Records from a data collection
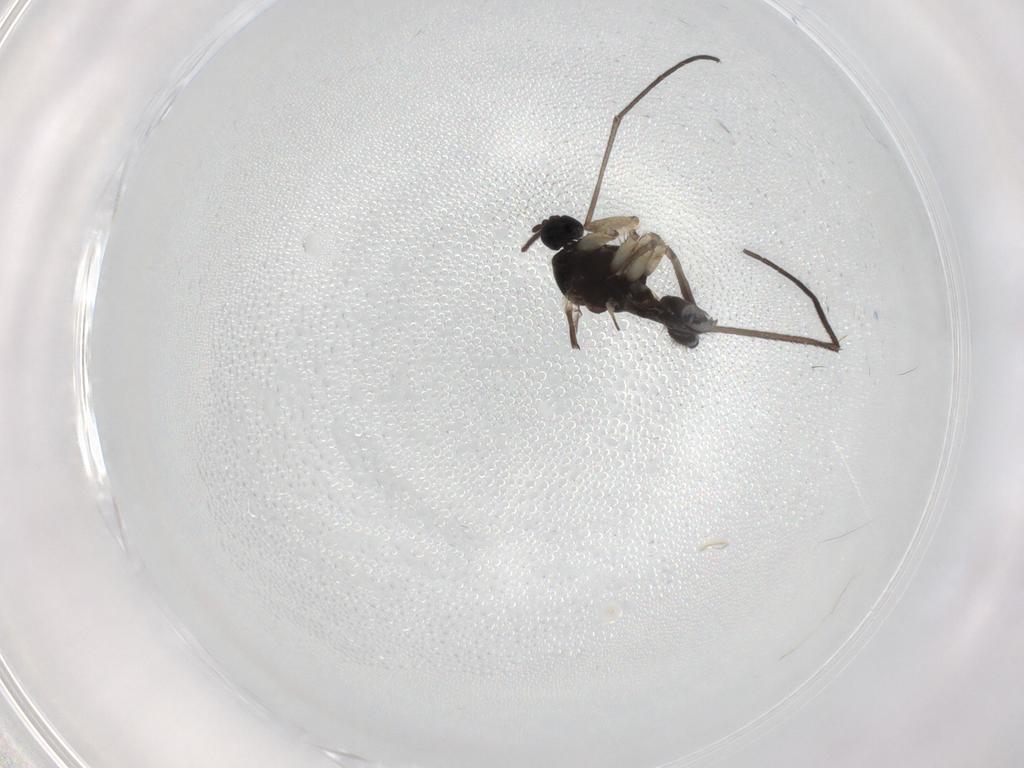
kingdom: Animalia
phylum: Arthropoda
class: Insecta
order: Diptera
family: Sciaridae
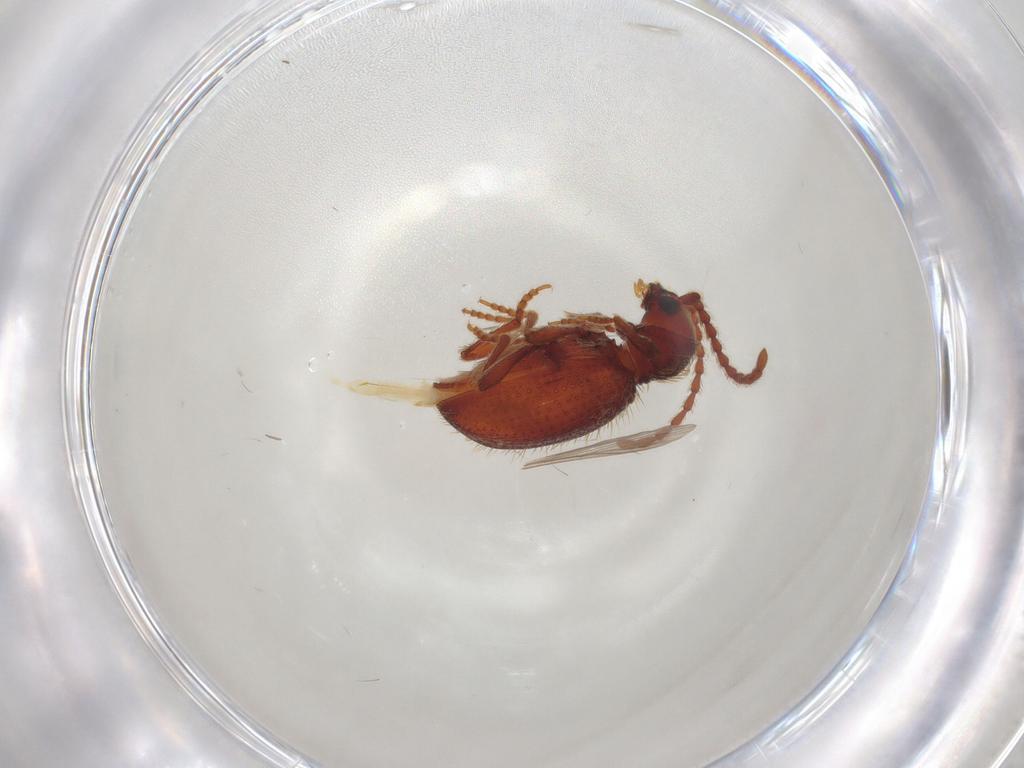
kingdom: Animalia
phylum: Arthropoda
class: Insecta
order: Coleoptera
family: Ptinidae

**Written exercise:** Write out every line of text in the records above, character for character and in the same order. Leave out the pictures.

**Exercise result:**
kingdom: Animalia
phylum: Arthropoda
class: Insecta
order: Diptera
family: Sciaridae
kingdom: Animalia
phylum: Arthropoda
class: Insecta
order: Coleoptera
family: Ptinidae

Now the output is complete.